The IRA lowered the net cost of capital for these decarbonization technology companies by as much as 5% (500 basis points), according to Variankaval, because it made it cheaper for decarbonization companies to put together their capital stack, or financing for deals. Deals that were typically done with a combination of debt and equity got a third source of capital added to the mix: Tax credits and the associated tax equity.

The IRA happened just as the broader economy simultaneously slowed down because the Federal Reserve raised interest rates to combat rising inflation. The higher interest rates in the broader economy counteracted some of the incentives of the IRA, but even against the backdrop of a softening broader economy, the IRA has already turbocharged the sector. By JPMorgan’s count, more than $100 billion of investments have been announced in just the last year with a direct link to the IRA, says Variankaval.

Also, there’s about $50 billion a year going into climate tech companies via private funding and venture capital funding pathways, says Variankaval.

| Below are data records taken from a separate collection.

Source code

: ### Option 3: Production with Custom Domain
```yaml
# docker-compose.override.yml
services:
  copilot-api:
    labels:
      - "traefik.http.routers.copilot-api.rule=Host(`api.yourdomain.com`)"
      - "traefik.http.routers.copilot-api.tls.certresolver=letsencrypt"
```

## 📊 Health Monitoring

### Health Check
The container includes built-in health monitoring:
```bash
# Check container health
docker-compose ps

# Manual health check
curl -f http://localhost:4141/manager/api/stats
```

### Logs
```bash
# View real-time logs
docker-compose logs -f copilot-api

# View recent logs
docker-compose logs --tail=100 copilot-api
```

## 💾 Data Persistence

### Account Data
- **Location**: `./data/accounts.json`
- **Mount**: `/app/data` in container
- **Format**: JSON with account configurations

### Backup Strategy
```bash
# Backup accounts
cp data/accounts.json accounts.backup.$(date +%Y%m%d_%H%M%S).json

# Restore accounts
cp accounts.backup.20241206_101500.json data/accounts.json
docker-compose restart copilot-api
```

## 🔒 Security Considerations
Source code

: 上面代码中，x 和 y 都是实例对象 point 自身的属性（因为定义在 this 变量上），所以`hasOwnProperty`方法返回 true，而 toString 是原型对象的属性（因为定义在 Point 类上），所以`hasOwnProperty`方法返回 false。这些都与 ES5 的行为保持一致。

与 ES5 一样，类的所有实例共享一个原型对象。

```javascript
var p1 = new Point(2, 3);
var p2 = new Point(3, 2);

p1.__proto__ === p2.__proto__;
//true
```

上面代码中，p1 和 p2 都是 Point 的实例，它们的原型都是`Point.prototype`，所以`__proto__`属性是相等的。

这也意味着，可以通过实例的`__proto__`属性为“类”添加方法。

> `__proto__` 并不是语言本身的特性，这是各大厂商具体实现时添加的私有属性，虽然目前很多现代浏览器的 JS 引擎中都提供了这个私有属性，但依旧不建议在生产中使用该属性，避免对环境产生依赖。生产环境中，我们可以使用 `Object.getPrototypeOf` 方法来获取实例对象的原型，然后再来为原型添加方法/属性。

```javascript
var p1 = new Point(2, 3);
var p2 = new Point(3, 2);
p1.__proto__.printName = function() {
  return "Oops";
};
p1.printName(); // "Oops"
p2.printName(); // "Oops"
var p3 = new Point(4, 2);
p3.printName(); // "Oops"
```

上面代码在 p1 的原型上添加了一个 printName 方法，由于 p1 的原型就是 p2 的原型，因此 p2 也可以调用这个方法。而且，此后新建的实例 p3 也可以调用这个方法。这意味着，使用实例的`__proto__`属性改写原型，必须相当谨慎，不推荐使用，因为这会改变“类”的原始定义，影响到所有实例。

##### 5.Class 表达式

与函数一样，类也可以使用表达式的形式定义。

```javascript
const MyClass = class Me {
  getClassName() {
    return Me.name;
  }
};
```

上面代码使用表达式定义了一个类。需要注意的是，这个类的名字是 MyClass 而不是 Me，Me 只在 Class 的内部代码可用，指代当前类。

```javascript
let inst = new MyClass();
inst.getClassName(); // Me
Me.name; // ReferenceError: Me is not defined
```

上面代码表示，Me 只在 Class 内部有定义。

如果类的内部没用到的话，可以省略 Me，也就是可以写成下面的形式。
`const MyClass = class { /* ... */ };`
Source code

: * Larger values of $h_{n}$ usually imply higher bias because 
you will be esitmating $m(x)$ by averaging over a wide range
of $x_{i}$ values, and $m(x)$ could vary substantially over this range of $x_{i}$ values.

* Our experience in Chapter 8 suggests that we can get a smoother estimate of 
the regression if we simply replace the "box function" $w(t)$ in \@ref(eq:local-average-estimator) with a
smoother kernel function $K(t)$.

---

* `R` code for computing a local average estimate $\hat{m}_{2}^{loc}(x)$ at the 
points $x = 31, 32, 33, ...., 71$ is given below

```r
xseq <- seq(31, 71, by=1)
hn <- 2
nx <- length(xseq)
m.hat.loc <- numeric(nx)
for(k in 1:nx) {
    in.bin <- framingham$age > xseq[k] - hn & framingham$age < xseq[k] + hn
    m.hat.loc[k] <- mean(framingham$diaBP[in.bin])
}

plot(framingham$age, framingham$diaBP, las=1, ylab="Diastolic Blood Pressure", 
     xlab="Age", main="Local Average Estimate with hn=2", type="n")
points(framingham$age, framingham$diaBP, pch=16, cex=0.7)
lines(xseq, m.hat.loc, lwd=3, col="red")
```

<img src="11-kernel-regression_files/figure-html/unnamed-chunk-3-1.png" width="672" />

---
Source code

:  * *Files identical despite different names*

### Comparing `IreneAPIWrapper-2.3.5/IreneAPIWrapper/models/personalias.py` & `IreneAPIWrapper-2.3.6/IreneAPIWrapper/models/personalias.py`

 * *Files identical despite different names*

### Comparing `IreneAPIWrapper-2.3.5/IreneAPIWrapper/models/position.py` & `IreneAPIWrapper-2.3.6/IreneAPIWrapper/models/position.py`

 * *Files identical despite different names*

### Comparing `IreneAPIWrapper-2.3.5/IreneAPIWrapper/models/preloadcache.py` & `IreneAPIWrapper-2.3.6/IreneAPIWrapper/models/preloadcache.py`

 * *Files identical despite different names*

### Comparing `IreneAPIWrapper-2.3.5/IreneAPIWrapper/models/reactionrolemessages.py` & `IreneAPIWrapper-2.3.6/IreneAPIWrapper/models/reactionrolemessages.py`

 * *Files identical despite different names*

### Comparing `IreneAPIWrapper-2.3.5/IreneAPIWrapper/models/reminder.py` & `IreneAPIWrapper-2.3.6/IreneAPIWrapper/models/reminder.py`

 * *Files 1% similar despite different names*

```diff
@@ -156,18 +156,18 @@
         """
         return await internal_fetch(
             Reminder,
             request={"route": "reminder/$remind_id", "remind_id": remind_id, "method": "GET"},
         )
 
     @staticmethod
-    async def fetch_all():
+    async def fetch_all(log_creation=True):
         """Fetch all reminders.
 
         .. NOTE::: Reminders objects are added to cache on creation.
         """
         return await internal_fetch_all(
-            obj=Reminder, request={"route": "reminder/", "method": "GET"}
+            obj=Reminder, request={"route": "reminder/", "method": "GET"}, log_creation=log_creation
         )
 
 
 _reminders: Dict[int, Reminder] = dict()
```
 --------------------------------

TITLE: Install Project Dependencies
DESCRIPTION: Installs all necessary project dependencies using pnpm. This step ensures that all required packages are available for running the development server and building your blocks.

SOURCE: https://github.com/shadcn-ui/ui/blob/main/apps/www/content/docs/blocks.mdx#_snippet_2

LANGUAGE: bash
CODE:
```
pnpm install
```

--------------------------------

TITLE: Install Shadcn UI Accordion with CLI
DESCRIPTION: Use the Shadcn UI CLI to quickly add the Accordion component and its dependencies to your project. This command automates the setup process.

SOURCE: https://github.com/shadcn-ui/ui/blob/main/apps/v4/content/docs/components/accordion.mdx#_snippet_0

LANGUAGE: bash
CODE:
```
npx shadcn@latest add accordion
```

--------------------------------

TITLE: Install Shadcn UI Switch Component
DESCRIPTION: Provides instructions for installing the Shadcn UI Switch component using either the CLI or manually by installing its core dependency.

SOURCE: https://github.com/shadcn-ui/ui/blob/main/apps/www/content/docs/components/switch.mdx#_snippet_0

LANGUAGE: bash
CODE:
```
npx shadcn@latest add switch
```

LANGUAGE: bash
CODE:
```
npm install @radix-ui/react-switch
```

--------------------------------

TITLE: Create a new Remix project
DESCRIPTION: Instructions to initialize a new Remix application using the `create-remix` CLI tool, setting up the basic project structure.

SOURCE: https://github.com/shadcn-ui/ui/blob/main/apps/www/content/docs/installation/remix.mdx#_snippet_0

“We see massive amounts of capital formation happening around the climate theme, or around the decarbonization theme, and we absolutely want to be the bank that is a leader in helping our clients navigate that, whether they are small clients or big clients,” Variankaval told CNBC.

While the IRA is specific to the United states, companies and governments are re-evaluating their own industrial policies around the globe to focus more on resiliency than they previously have, says Variankaval.

“We went, I think, a period of 15, 20, 30 years, where efficiency was the number one guiding principle of how you organize yourself,” Variankaval told CNBC. The thinking was: “let’s find the cheapest place to do every part of our supply chain, and stitch it all together,” Variankaval said.

But now, the resiliency of a company’s supply chain is being given as much priority as efficiency. And sustainability is a keystone of resiliency.

In addition to a sharpening global focus on decarbonization, the Covid-19 pandemic brought a particularly strong spotlight on the importance of supply chains, their vulnerability, and the importance of focusing on resiliency in supply chain management.

“All of these are coming together in a way to, I think, be perhaps the largest change in how capital flows that at least I have seen in my lifetime,” Variankaval told CNBC.

It’s too soon to be picking winners and losers

In addition to helping its clients adapt to a decarbonizing economy, JPMorgan also sees opportunity in being the bank for the burgeoning and potentially high-growth sector of climate tech companies.

“We absolutely want to be there with them at the ground level, and then have these companies grow with us. We want to be the bank of their choice,” Variankaval said.

Right now, Variankaval says, it’s too soon to know exactly which climate tech companies are going to the winners and losers.

“In a more traditional way of bringing about changes, a lot of research gets done in academic labs and government labs, and then people take it out and test it out in the commercial setting, and figure out what works, what doesn’t work. It’s a multi decade-long process,” Variankaval told CNBC.

It took two decades for the Internet from invention to wide business adoption, but “we don’t have the luxury of time when it comes to climate tech to go through the long-run process,” Variankaval said.

In some segments of climate tech, there are debates about which solutions are better than others that take on a near religious fervor. That’s not particularly helpful in his view.

“We have to deploy capital across all likely solutions, knowing that some may not really work as promised and the use cases may not quite be what we think they could be today. But others might surprises. And some might kick into action sooner, some might just take longer to kick into action. So you need to diversify in terms of technologies, but also in time horizons,” Variankaval told CNBC.

“You can’t really pick winners and losers at this point. We’re just too early. And that is at least how we think about it.”